Three months into pregnancy, Aarya had learned how to sit with silence.
Not the sharp kind that used to follow arguments, or the cold pauses that once filled
her marriage like fog. This silence was different. It existed in the early
mornings, when London was still half asleep and the house breathed softly
around her.
She stood near the window, barefoot on the cool floor, one hand resting over her
stomach out of habit more than intention. The child inside her moved rarely
now—still small, still private—but the awareness of life had settled into her
bones.
Two months married.
The words felt unreal when she thought them. This marriage had arrived without
drama, without witnesses who mattered. No one had demanded promises from her.
No one had asked her to become smaller in order to fit.
Sometimes that frightened her more than chaos ever had.
Her thoughts wandered back, the way they often did, to the people she no longer had
the chance to speak to.
Riya came first. She always did.
Riya had known before Aarya herself admitted it. Had watched the way Aarya's laughter softened, then disappeared. The way she checked her phone too often. The way
she apologized for things she hadn't done.
"You're not difficult," Riya had said once,
anger sharp in her voice. "You're just loved by the wrong man."
Aarya had argued that night. She remembered it clearly. She had said love required
patience, compromise, endurance. She had said Rudra was tired, stressed,
misunderstood.
Riya had looked at her for a long time, eyes bright with unshed tears.
"Love doesn't make you feel alone while lying next to someone," she said.
The miscarriage came weeks later.
The hospital smelled like antiseptic and quiet panic. Aarya remembered staring at
the ceiling while a nurse spoke gently and avoided her eyes. She remembered
Rudra
standing near the door, his face closed, as if
grief were something happening elsewhere.
Meera had spoken for him.
"She's sensitive," Meera had said calmly. "The medication might need adjustment.
Stress can cause these things."
Aarya had nodded. She hadn't had the strength to question it. She wanted answers that didn't involve blame. She wanted comfort without confrontation.
Riya had refused to let it go.
"She changed your medicine," Riya had said, voice shaking with certainty. "I don't
care how kind she sounds. She did this."
Aarya had begged her to stop. She wasn't ready to believe it. Belief would mean
accepting that love hadn't failed—judgment had.
Riya decided to act alone.
She never told Aarya she was meeting Meera. She thought she could fix things.
Thought she could force an apology. Thought she could protect her friend by
being louder.They met once.
Riya demanded answers. She demanded
accountability for the pregnancy that never became a child. She demanded Meera
apologize.
Meera never did.
That night, Riya died.
They called it an accident. A careless driver. A dark road.

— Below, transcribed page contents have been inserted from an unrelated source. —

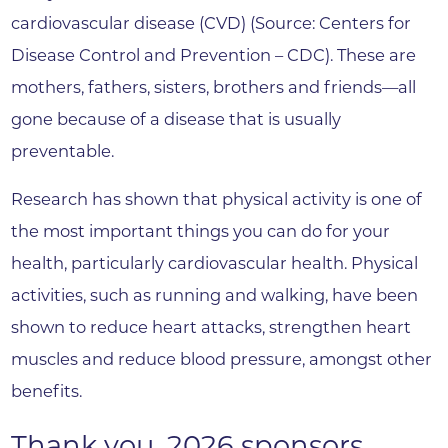
cardiovascular disease (CVD) (Source: Centers for
Disease Control and Prevention – CDC). These are
mothers, fathers, sisters, brothers and friends—all
gone because of a disease that is usually
preventable.
Research has shown that physical activity is one of
the most important things you can do for your
health, particularly cardiovascular health. Physical
activities, such as running and walking, have been
shown to reduce heart attacks, strengthen heart
muscles and reduce blood pressure, amongst other
benefits.
Thank you, 2026 sponsors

Aarya remembered the funeral in fragments —the heat, the smoke, the way Meera cried
with her face buried in a handkerchief while Rudra stood beside her, steady and
distant.
Everyone told Aarya it was coincidence.
Her heart never accepted it.
Now, months later, standing in a different country with a different life growing
inside her, the guilt still surfaced unexpectedly. Riya had tried to save her.
And paid for it.
Aarya inhaled slowly, grounding herself.
Behind her, Devraj moved quietly through the room, careful not to break her thoughts.

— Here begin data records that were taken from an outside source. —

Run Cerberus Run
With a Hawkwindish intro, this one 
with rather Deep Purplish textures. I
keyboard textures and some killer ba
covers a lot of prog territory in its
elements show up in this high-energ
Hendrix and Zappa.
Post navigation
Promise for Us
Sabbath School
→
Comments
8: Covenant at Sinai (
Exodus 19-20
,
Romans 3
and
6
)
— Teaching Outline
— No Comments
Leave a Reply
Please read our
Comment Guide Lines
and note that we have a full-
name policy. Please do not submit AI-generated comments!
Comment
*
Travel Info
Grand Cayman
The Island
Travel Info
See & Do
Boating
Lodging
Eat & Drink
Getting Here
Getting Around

He had learned her silences, respected them.
"You've been standing there a long time," he said softly.
"Iknow."
"Are you ready?" he asked, not pressing.
She nodded.
Her father deserved the truth. Not fragments. Not excuses.
She dialed his number.
He answered immediately.
"Aarya," he said warmly. "Are you eating properly?"

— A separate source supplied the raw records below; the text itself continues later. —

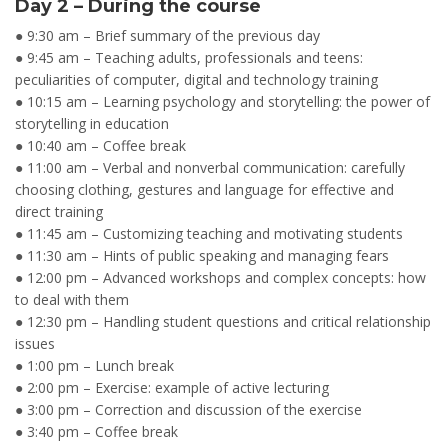
Day 2 – During the course
● 9:30 am – Brief summary of the previous day
● 9:45 am – Teaching adults, professionals and teens:
peculiarities of computer, digital and technology training
● 10:15 am – Learning psychology and storytelling: the power of
storytelling in education
● 10:40 am – Coffee break
● 11:00 am – Verbal and nonverbal communication: carefully
choosing clothing, gestures and language for effective and
direct training
● 11:45 am – Customizing teaching and motivating students
● 11:30 am – Hints of public speaking and managing fears
● 12:00 pm – Advanced workshops and complex concepts: how
to deal with them
● 12:30 pm – Handling student questions and critical relationship
issues
● 1:00 pm – Lunch break
● 2:00 pm – Exercise: example of active lecturing
● 3:00 pm – Correction and discussion of the exercise
● 3:40 pm – Coffee break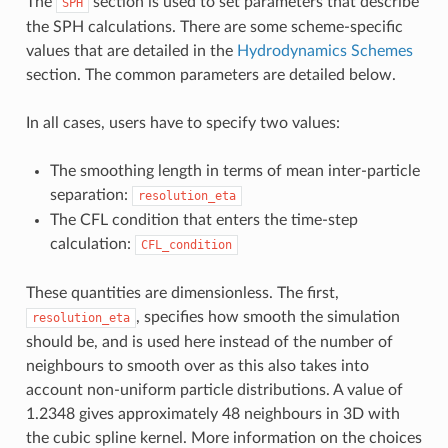
The
section is used to set parameters that describe
SPH
the SPH calculations. There are some scheme-specific
values that are detailed in the
Hydrodynamics Schemes
section. The common parameters are detailed below.
In all cases, users have to specify two values:
The smoothing length in terms of mean inter-particle
separation:
resolution_eta
The CFL condition that enters the time-step
calculation:
CFL_condition
These quantities are dimensionless. The first,
, specifies how smooth the simulation
resolution_eta
should be, and is used here instead of the number of
neighbours to smooth over as this also takes into
account non-uniform particle distributions. A value of
1.2348 gives approximately 48 neighbours in 3D with
the cubic spline kernel. More information on the choices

She smiled despite herself. "Yes, Papa."
"You sound calmer," he observed.
"I am."
She told him then. About the marriage. About choosing differently this time. About
waiting because she wanted peace—not permission.
There was a pause when she told him she was
pregnant.
"How far along?" he asked.
She lies to her father and informed him it is " 2 months."
Another pause.
"Are you happy?"
"Yes."
That was enough.
"I trust you," her father said simply. "And I will come to see you soon."
When the call ended, Aarya sat down slowly, her hand returning to her stomach.
She wasn't trying to fix the past anymore.
She wasn't trying to justify it.
She was carrying forward what remained—love that didn't hurt, memory that didn't
control her, and a future she had chosen with open eyes.
Outside, the city continued its ordinary life.
Inside, Aarya finally felt present in her own.